La vita di un locale, in fondo, non è così difficile. Ho delle stanze con tavoli semplici in cui si può passare una serata in allegra compagnia, o volendo anche in intimità. Ho una sala in cui ci si può fermare a fare due parole con il barman che lavora dietro il bancone. Il mio bancone. Ho anche un piccolo palco sul quale possono salire giovani musicanti e proporre al pubblico le loro composizioni, o anche quelle di altri. Che altro si potrebbe chiedere di più?
La concorrenza non è affatto semplice, soprattutto nei fine settimana, ma in questo giro non è mai semplice. Esistono realtà come il Fitzcarraldo o il Bulldog che, solo perchè sono in vita da più tempo, attireranno sempre una loro clientela, ma io non mi dispero. È sulla qualità e sulle nuove proposte, comunque, che si deve puntare. Genova non sarà mai Milano, magari, e forse il concetto di "aperitivo" prima di cena non prenderà troppo piede, ma ha un suo movimento sotterraneo che può vantare e di cui deve andare fiera.

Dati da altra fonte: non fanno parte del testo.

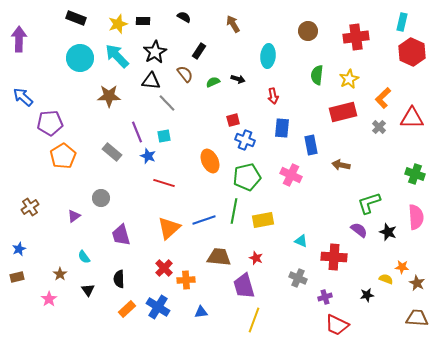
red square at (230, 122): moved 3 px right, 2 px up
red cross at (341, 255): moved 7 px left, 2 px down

È un piacere portare gioia nella vita di tante persone, di tanti giovani, e alla fine poco importa se ogni tanto dopo un bicchiere di troppo qualcuno si possa sentire male e mi sporchi i pavimenti nuovi. Anche questo, fa parte della crescita del carattere di una persona. La musica che viene suonata tra le mie vecchie mura, poi, è un vero e proprio inno alla vita che potrebbe essere stata vergata da un Giuseppe Verdi qualunque sulle pagine vuote del tempo, e donata ai posteri come riconoscimento per il solo piacere di essere ascoltata.

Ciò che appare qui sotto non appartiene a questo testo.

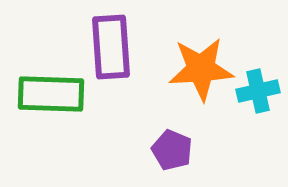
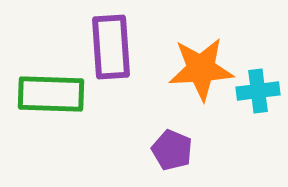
cyan cross: rotated 6 degrees clockwise
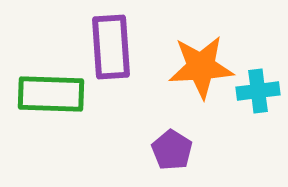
orange star: moved 2 px up
purple pentagon: rotated 9 degrees clockwise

Birre scure e martini con olive, free jazz e hard rock, quadri alle pareti e panche di legno, sorrisi e lacrime. Tutto questo potrete trovare, se verrete a cercarmi. Vi accoglierò volentieri, e col sorriso sull’uscio. Potrete anche sporcare un poco, se lo farete con il cuore puro. Magari, e in questo riconosco la mia orgogliosa anima di genovese, vi chiederò un solo favore quale piccola cortesia: quando entrate, guardate con ammirazione il bancone. È il mio bancone.